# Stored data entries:

────────────────────

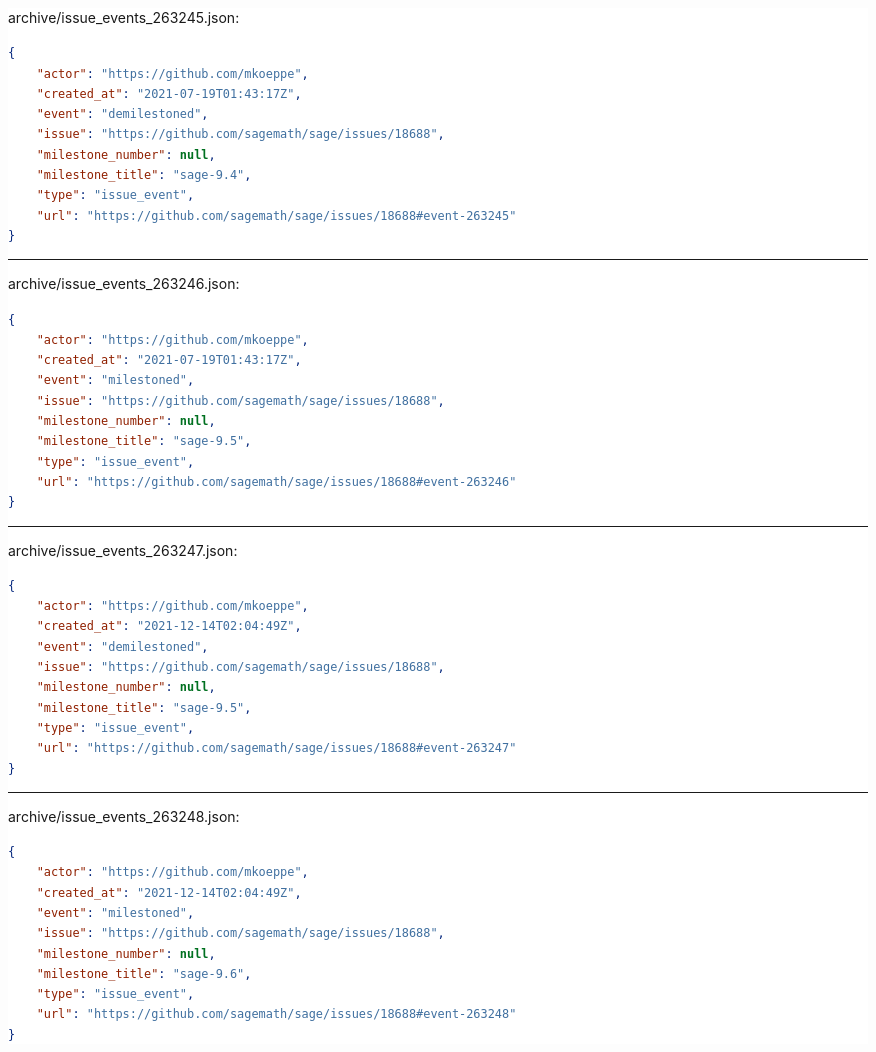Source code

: archive/issue_events_263245.json:
```json
{
    "actor": "https://github.com/mkoeppe",
    "created_at": "2021-07-19T01:43:17Z",
    "event": "demilestoned",
    "issue": "https://github.com/sagemath/sage/issues/18688",
    "milestone_number": null,
    "milestone_title": "sage-9.4",
    "type": "issue_event",
    "url": "https://github.com/sagemath/sage/issues/18688#event-263245"
}
```



---

archive/issue_events_263246.json:
```json
{
    "actor": "https://github.com/mkoeppe",
    "created_at": "2021-07-19T01:43:17Z",
    "event": "milestoned",
    "issue": "https://github.com/sagemath/sage/issues/18688",
    "milestone_number": null,
    "milestone_title": "sage-9.5",
    "type": "issue_event",
    "url": "https://github.com/sagemath/sage/issues/18688#event-263246"
}
```



---

archive/issue_events_263247.json:
```json
{
    "actor": "https://github.com/mkoeppe",
    "created_at": "2021-12-14T02:04:49Z",
    "event": "demilestoned",
    "issue": "https://github.com/sagemath/sage/issues/18688",
    "milestone_number": null,
    "milestone_title": "sage-9.5",
    "type": "issue_event",
    "url": "https://github.com/sagemath/sage/issues/18688#event-263247"
}
```



---

archive/issue_events_263248.json:
```json
{
    "actor": "https://github.com/mkoeppe",
    "created_at": "2021-12-14T02:04:49Z",
    "event": "milestoned",
    "issue": "https://github.com/sagemath/sage/issues/18688",
    "milestone_number": null,
    "milestone_title": "sage-9.6",
    "type": "issue_event",
    "url": "https://github.com/sagemath/sage/issues/18688#event-263248"
}
```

────────────────────

# DESCRIPTION OF THE TASK:
Print the records verbatim, without pictures.

# PROBLEM SOLUTION:
Source code

: archive/issue_events_263245.json:
```json
{
    "actor": "https://github.com/mkoeppe",
    "created_at": "2021-07-19T01:43:17Z",
    "event": "demilestoned",
    "issue": "https://github.com/sagemath/sage/issues/18688",
    "milestone_number": null,
    "milestone_title": "sage-9.4",
    "type": "issue_event",
    "url": "https://github.com/sagemath/sage/issues/18688#event-263245"
}
```



---

archive/issue_events_263246.json:
```json
{
    "actor": "https://github.com/mkoeppe",
    "created_at": "2021-07-19T01:43:17Z",
    "event": "milestoned",
    "issue": "https://github.com/sagemath/sage/issues/18688",
    "milestone_number": null,
    "milestone_title": "sage-9.5",
    "type": "issue_event",
    "url": "https://github.com/sagemath/sage/issues/18688#event-263246"
}
```



---

archive/issue_events_263247.json:
```json
{
    "actor": "https://github.com/mkoeppe",
    "created_at": "2021-12-14T02:04:49Z",
    "event": "demilestoned",
    "issue": "https://github.com/sagemath/sage/issues/18688",
    "milestone_number": null,
    "milestone_title": "sage-9.5",
    "type": "issue_event",
    "url": "https://github.com/sagemath/sage/issues/18688#event-263247"
}
```



---

archive/issue_events_263248.json:
```json
{
    "actor": "https://github.com/mkoeppe",
    "created_at": "2021-12-14T02:04:49Z",
    "event": "milestoned",
    "issue": "https://github.com/sagemath/sage/issues/18688",
    "milestone_number": null,
    "milestone_title": "sage-9.6",
    "type": "issue_event",
    "url": "https://github.com/sagemath/sage/issues/18688#event-263248"
}
```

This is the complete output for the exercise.